Remember Nostalgia?

Just thinking about nostalgia makes me nostalgic. That’s how big a sucker I am for this soppy stuff. Ever since my last two posts about grandmothers, I’ve been completely disabled by this hopeless emotion. I say hopeless because it’s a lose-lose proposition.
Think about happy times and it’s: ‘(Sigh) It’s just not the same anymore!’
Think about bad times and it’s: ‘(Sigh) If only that hadn’t happened!’

And yet nostalgia is wonderful.

One note of an obscure Kishore Kumar song takes me instantly to a day in Kodaikanal, where we had gone as a family during my school summer vacation. We were having breakfast and that song was playing in the background, when an English lady staying in the same hotel stopped by at our table and chatted with my dad. They shook hands. To a ten-year-old me that was blasphemy. I warned my six-year-old brother to be prepared to accept a new mom by the end of our stay there. It ruined our vacation. I still dislike that song and have never gone to Kodai after that, but I still love to think about it because it’s such a cute memory.

Similarly, the aroma of freshly brewed filter coffee always takes me to my tuition teacher’s home. After burdening me with enough sums that would take even the brightest boy 15 minutes to do, he would disappear into his kitchen for his evening snacks. He would return after 45 minutes (such faith!) with a tumbler full of steaming, aromatic coffee. As I continued to struggle with the sums, he would finish his coffee in five long, noisy sips, smacking his lips loudly at the end in appreciation of its taste. Perhaps, to let his wife in the kitchen know.
Even today, no matter how 5-star the ambiance, I can’t drink filter coffee without slurping or smacking my lips loudly at the end.
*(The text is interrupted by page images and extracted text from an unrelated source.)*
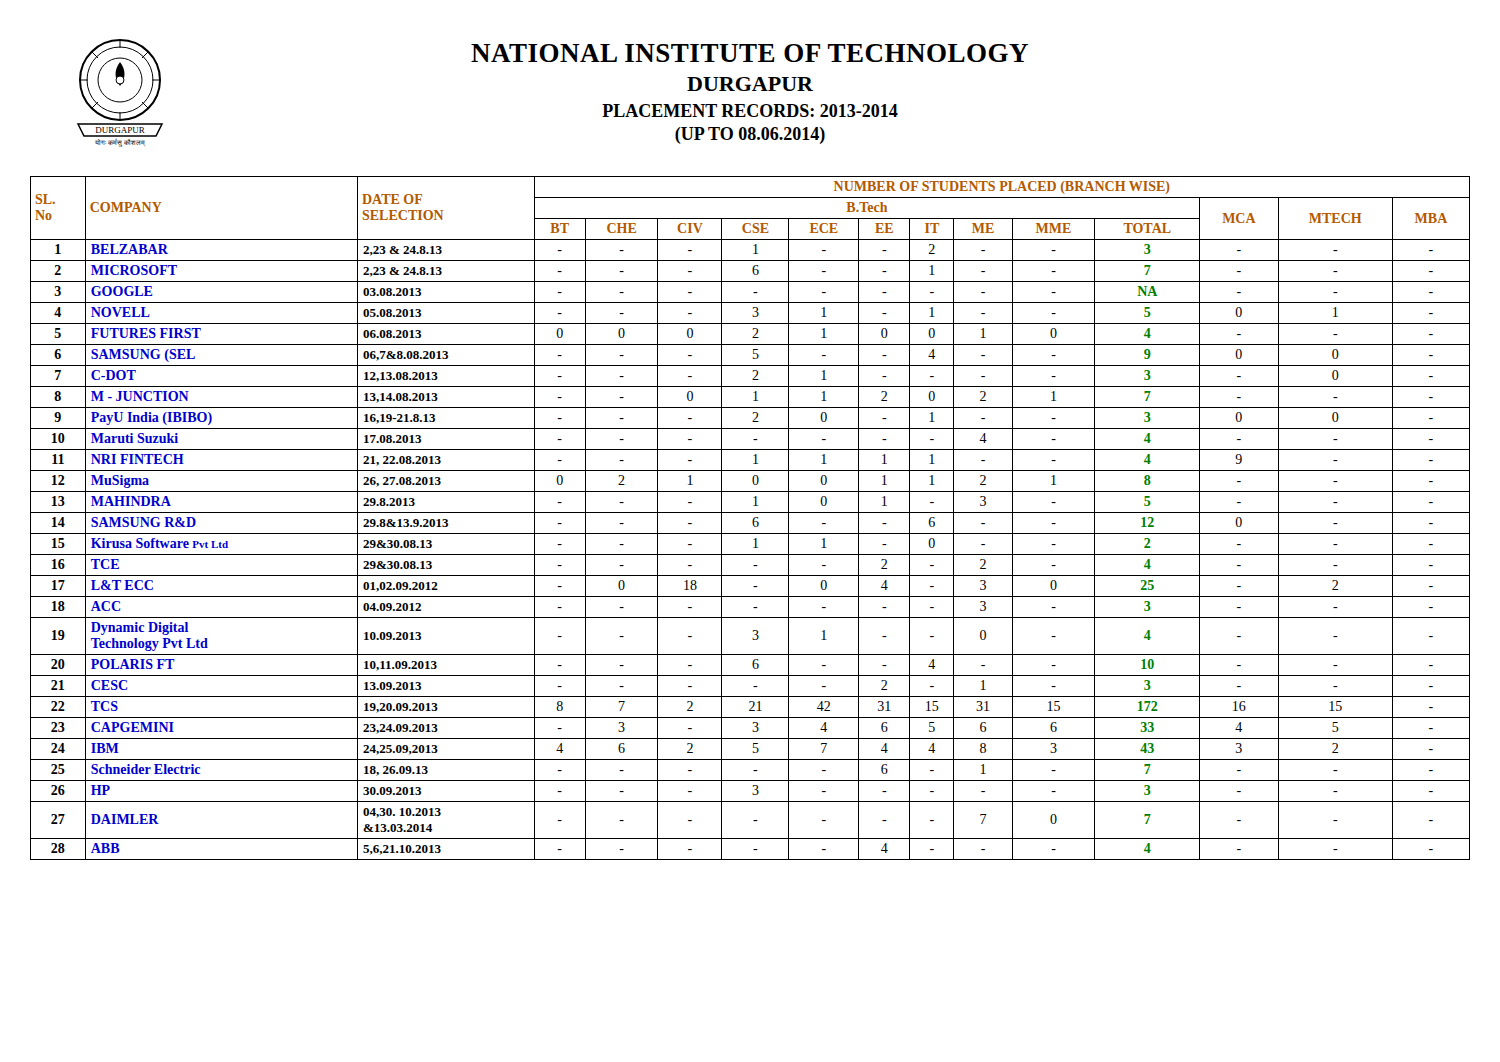DURGAPUR योगः कर्मसु कौशलम्
NATIONAL INSTITUTE OF TECHNOLOGY
DURGAPUR
PLACEMENT RECORDS: 2013-2014
(UP TO 08.06.2014)
| SL. No | COMPANY | DATE OF SELECTION | NUMBER OF STUDENTS PLACED (BRANCH WISE) |
| --- | --- | --- | --- |
| B.Tech | MCA | MTECH | MBA |
| BT | CHE | CIV | CSE | ECE | EE | IT | ME | MME | TOTAL |
| 1 | BELZABAR | 2,23 & 24.8.13 | - | - | - | 1 | - | - | 2 | - | - | 3 | - | - | - |
| 2 | MICROSOFT | 2,23 & 24.8.13 | - | - | - | 6 | - | - | 1 | - | - | 7 | - | - | - |
| 3 | GOOGLE | 03.08.2013 | - | - | - | - | - | - | - | - | - | NA | - | - | - |
| 4 | NOVELL | 05.08.2013 | - | - | - | 3 | 1 | - | 1 | - | - | 5 | 0 | 1 | - |
| 5 | FUTURES FIRST | 06.08.2013 | 0 | 0 | 0 | 2 | 1 | 0 | 0 | 1 | 0 | 4 | - | - | - |
| 6 | SAMSUNG (SEL | 06,7&8.08.2013 | - | - | - | 5 | - | - | 4 | - | - | 9 | 0 | 0 | - |
| 7 | C-DOT | 12,13.08.2013 | - | - | - | 2 | 1 | - | - | - | - | 3 | - | 0 | - |
| 8 | M - JUNCTION | 13,14.08.2013 | - | - | 0 | 1 | 1 | 2 | 0 | 2 | 1 | 7 | - | - | - |
| 9 | PayU India (IBIBO) | 16,19-21.8.13 | - | - | - | 2 | 0 | - | 1 | - | - | 3 | 0 | 0 | - |
| 10 | Maruti Suzuki | 17.08.2013 | - | - | - | - | - | - | - | 4 | - | 4 | - | - | - |
| 11 | NRI FINTECH | 21, 22.08.2013 | - | - | - | 1 | 1 | 1 | 1 | - | - | 4 | 9 | - | - |
| 12 | MuSigma | 26, 27.08.2013 | 0 | 2 | 1 | 0 | 0 | 1 | 1 | 2 | 1 | 8 | - | - | - |
| 13 | MAHINDRA | 29.8.2013 | - | - | - | 1 | 0 | 1 | - | 3 | - | 5 | - | - | - |
| 14 | SAMSUNG R&D | 29.8&13.9.2013 | - | - | - | 6 | - | - | 6 | - | - | 12 | 0 | - | - |
| 15 | Kirusa Software Pvt Ltd | 29&30.08.13 | - | - | - | 1 | 1 | - | 0 | - | - | 2 | - | - | - |
| 16 | TCE | 29&30.08.13 | - | - | - | - | - | 2 | - | 2 | - | 4 | - | - | - |
| 17 | L&T ECC | 01,02.09.2012 | - | 0 | 18 | - | 0 | 4 | - | 3 | 0 | 25 | - | 2 | - |
| 18 | ACC | 04.09.2012 | - | - | - | - | - | - | - | 3 | - | 3 | - | - | - |
| 19 | Dynamic Digital Technology Pvt Ltd | 10.09.2013 | - | - | - | 3 | 1 | - | - | 0 | - | 4 | - | - | - |
| 20 | POLARIS FT | 10,11.09.2013 | - | - | - | 6 | - | - | 4 | - | - | 10 | - | - | - |
| 21 | CESC | 13.09.2013 | - | - | - | - | - | 2 | - | 1 | - | 3 | - | - | - |
| 22 | TCS | 19,20.09.2013 | 8 | 7 | 2 | 21 | 42 | 31 | 15 | 31 | 15 | 172 | 16 | 15 | - |
| 23 | CAPGEMINI | 23,24.09.2013 | - | 3 | - | 3 | 4 | 6 | 5 | 6 | 6 | 33 | 4 | 5 | - |
| 24 | IBM | 24,25.09,2013 | 4 | 6 | 2 | 5 | 7 | 4 | 4 | 8 | 3 | 43 | 3 | 2 | - |
| 25 | Schneider Electric | 18, 26.09.13 | - | - | - | - | - | 6 | - | 1 | - | 7 | - | - | - |
| 26 | HP | 30.09.2013 | - | - | - | 3 | - | - | - | - | - | 3 | - | - | - |
| 27 | DAIMLER | 04,30. 10.2013 &13.03.2014 | - | - | - | - | - | - | - | 7 | 0 | 7 | - | - | - |
| 28 | ABB | 5,6,21.10.2013 | - | - | - | - | - | 4 | - | - | - | 4 | - | - | - |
Another example. Whenever I see a Navy-blue & white colour combo, I get teleported to my school days in Kendriya Vidyalaya. Especially to the reopening day of a new academic year, when the heart was full of hopes and promises of starting afresh. That’s the only day the Navy-blue & white remained Navy-blue & white. Much like those hopes and promises.

Mostly, life seems full of such cues. But at times when life denies me such cues for months together, like a true nostalgia junkie, I look for my fix in old dusty albums.

Nostalgia is so well colour-coded in albums. Sepia toned snaps take me to my grandparents’ days. Black & white takes me to my early childhood. With colour come teens, long hair, facial hair and bell-bottoms. Starting with Indu 120mm, followed by Fuji 35mm. then Konica and later Kodak. With the arrival of digital prints, come wife and kids. Unfortunately, that’s around the time that Memory lane hits a dead-end. Paper albums end. And Album becomes a file on a CD.
Nostalgia is a temperamental emotion that has no patience for computers to boot and files to load.
This technological hitch is I think the reason why nostalgia is dying.
Someone put it nicely: Nostalgia is not what it used to be.
What will be the fate of nostalgia 20 years from now? Is this generation capable of being nostalgic? Coming to think of it, what of today is nostalgia-worthy?
PS-3? i-phone 4? Chetan Bhagat? Lady Gaga?
I’ll tell you why these will never be a part of tomorrow’s nostalgia.
There are 2 things that define nostalgia.
1. Attachments (To someone or something)
2. Experiences (Milestones in feelings or relationships)
The first needs to be long and strong, and the second needs to be few and precious.
On those counts today’s potential nostalgia-worthy lists fail. My guess is that today there are too many bigger-better experiences happening too quickly that there is hardly any time to dwell on them, get deeply impacted by them and get attached to them.
Look how we have already forgotten a brand called Nokia.

My head was full of these thoughts, when I sat down for dinner last night. I began to empty it on my kids. The second one slinked out on the pretext of finishing his pending homework. The first one sat through my sermon on nostalgia, bent over his plate, separating the green chillies from the green veggies with a finger that had overgrown nails. He had an expression throughout that would have given no one any clue of the gravity of my content.

‘Do you know that next week I’m going to meet all my school friends? It’s our memory of each other that made us search, reach out and get in touch with each other after 34 years. That’s the power of nostalgia! Now tell me, would you care to get in touch with your school friends after 20 years?’ I asked, demanding a response.
‘Guess not,’ he replied without looking up, still segregating the chillies and veggies with that overgrown finger nail.
‘All of them are already on Facebook.’

‘THOSE ARE NOT CHILLIES! THOSE ARE VEGGIES!’ I screamed, pushing all of it back into his To-Be-Eaten side.
He ate them. All of them.

You think last night’s dinner is what he will remember whenever he sees chillies from now on?